The results replicate McCabe et al.’s (2022) finding that all PID-5 scales load on a general factor. Although the loadings are not as high, they are substantial and 23 out of the 25 loadings are above .5. Table 1 also shows that all scales have unique variance that is not explained by the factors of the halo-Big5 model. 18 of the 25 Loadings on the uniqueness factor are above .5. Finally, the loadings on the Big Five factors are consistent with factor analyses of the PID-5, but the magnitude of these loadings is relatively modest. Only 7 of the 25 loadings are above .5, and only 5 of the 25 scales have a higher loading on a Big-Five factor than on the general factor. These results are consistent with a similar analysis of the CAT-PD scales (Schimmack, 2022b).

In conclusion, self-reports of maladaptive personality that have been proposed as instruments for clinical diagnoses of personality disorders are strongly influenced by a general factor that is common to different instruments such as the Levels of Personality Functioning Scale (Morey, 2017), the Computerized Adapative Test of Personality Disorders (CAT-PD; Simms, Goldberg, Roberts, Watson, Welte, & Rotterman, 2011), and the Personality Inventory for DSM-5 (PID-5; Krueger, Derringer, Markon, Watson, & Skodol, 2012).


Concerns about the influence of response styles on self-ratings are as old as self-reports. Campbell and Fiske (1959) demonstrated that self-ratings of personality traits are more highly correlated with each other than with informant ratings of the same traits. Confirmatory factor analyses of multi-trait-multi-rater data revealed the presence of an evaluative factor that is largely independent across different raters (Anusic et al., 2009). This factor has several names, but it reflects the desirability of items independent of their descriptive meaning. Clinical researchers interested in personality disorder also observed a general factor, but interpreted it as a substantive factor. As I demonstrated in several studies, the halo factor in ratings of normal personality is strongly correlated with the general factor in self-report instruments to diagnose personality disorders. This finding challenges the prevalent interpretation of the general factor as a valid dimension of personality disorder. At a minimum, the results suggest that ratings of maladaptive and undesirable traits are influenced by socially desirable responding. Despite the long history of research on socially desirability, researchers who study personality disorders have downplayed or ignored this possibility. For example, McCabe et al. (2022) dismiss the response style explanation with the argument that “it is more likely that persons are providing reasonably forthright self-descriptions,” while ignoring the finding that the evaluative factor in self-ratings lacks convergent validity with informant ratings (Anusic et al., 2009), and mentioning earlier that Anusic et al.’s (2009) results provided support for this hypothesis. They also admit that their results “are consistent with, or at least don’t rule out, the social undesirability or evaluative bias hypothesis” (p. 151), but then conclude that “some persons do indeed have many undesirable traits whereas other persons have many desirable traits” (p. 151) without citing any evidence for this claim. In fact, it is much more common for respondents to have none of the personality disorders (i.e., a score in the upper 10% of a scale, 44%) and few participants have more than 10 disorders (5%). This asymmetry is more consistent with a response style that attenuates scores on undesirable traits than a broad dispositions that make some people have many undesirable traits.

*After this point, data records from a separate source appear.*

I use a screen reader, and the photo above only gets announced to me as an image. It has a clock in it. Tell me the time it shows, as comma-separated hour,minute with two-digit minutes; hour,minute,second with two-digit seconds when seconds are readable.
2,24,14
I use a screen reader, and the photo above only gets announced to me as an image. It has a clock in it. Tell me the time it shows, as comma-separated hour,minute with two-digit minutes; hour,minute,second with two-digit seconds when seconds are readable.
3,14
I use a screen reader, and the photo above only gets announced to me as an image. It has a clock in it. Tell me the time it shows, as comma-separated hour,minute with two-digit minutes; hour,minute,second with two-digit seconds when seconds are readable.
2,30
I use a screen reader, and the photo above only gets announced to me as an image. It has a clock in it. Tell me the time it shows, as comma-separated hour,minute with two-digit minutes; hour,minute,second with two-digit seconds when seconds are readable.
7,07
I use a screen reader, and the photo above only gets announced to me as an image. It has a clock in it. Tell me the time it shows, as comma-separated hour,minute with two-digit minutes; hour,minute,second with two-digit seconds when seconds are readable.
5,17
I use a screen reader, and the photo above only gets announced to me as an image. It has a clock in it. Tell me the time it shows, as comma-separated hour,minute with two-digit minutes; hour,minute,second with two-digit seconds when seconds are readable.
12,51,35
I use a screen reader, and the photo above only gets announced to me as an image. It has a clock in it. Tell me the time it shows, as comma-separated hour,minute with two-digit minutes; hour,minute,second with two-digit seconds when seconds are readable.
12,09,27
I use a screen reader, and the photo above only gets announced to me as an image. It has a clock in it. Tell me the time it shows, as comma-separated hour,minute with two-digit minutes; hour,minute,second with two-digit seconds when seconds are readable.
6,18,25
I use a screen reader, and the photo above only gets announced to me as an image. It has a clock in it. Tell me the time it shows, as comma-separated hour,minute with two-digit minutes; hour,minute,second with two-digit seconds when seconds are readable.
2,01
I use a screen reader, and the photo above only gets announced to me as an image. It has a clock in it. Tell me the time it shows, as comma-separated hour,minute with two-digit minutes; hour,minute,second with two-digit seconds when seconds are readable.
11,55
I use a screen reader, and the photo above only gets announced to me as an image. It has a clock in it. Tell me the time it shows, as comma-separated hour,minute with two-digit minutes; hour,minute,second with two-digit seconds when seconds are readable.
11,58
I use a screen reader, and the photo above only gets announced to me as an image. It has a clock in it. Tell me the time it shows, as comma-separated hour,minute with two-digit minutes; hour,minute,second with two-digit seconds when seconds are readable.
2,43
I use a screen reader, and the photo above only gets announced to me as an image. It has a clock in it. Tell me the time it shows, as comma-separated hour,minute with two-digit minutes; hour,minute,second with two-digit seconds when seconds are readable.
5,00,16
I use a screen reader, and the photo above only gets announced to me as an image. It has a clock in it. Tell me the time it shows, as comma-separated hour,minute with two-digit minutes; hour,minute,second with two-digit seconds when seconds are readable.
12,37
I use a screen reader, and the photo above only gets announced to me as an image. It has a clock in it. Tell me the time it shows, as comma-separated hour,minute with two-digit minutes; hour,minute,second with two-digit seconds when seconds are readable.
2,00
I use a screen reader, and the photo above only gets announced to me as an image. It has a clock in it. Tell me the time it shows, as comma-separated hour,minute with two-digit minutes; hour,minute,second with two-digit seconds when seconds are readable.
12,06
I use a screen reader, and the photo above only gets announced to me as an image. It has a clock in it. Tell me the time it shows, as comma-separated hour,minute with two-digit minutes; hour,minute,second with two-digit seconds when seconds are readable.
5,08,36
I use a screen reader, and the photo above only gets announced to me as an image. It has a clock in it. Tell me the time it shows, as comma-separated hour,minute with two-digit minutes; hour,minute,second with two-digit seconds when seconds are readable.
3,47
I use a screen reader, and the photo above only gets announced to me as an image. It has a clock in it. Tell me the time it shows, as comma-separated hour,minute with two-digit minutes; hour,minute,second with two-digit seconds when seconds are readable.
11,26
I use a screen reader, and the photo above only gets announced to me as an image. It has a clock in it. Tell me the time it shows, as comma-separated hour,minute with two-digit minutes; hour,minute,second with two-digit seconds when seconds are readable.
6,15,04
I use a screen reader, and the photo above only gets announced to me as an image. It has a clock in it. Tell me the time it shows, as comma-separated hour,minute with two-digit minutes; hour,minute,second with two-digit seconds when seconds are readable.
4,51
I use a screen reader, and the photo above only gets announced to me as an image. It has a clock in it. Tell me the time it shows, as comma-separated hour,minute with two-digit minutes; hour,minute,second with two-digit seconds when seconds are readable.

Markon et al. (2013) advocate the use of informant ratings to control for response styles in self-ratings, PID-5, but do not use the informant ratings to examine the presence of biases in self-ratings. More broadly, numerous articles claim to examine the validity of personality disorder instruments and all of these articles conclude that these instruments are valid (Krueger et al., 2012; Long, Reinhard, Sellbom, & Anderson, 2021; Morey, 2017; Simms et al., 2011). Some authors are also inconsistent across articles. For example, Ringwald, Manuck, Marsland, and Wright (2022) note that “many studies suggest it [the general factor] is primarily the
product of rater-specific variance” (p. 1316), but Ringwald, Emery, Khoo, Clark, Kotelnikova, Scalco, Watson, Wright and Simms (2022) neither model the general factor, nor mention that response styles could influence scores on the CAT-PD scales. Evidence that the general factor in personality disorder instruments is strongly correlated with the evaluative factor in ratings of normal personality requires further investigation. Claims that personality disorder measures are valid are misleading and fail to acknowledge the possibility that response styles produce method variance. The presence of method variance does not invalidate measures because validity is a quantitative construct (Cronbach & Meehl, 1955). Markon et al. (2013) demonstrate convergent validity between self-reports and informant ratings of the PID-5 traits. Thus, there is evidence that self-ratings have some validity. The goal of future validation research should be to identify method factors and develop revised measures with higher validity as personality researchers are trying to reduce the evaluative bias in measures of normal personality (Bäckström & Björklund, 2020; Wood, Anglim, & Horwood, 2022; ). However, this might be more difficult for measures of disorders because disorders are intrinsically undesirable. Thus, it may be necessary to use statistical controls or a multi-rater assessment to increase the validity of self-report instruments designed to measure maladaptive traits.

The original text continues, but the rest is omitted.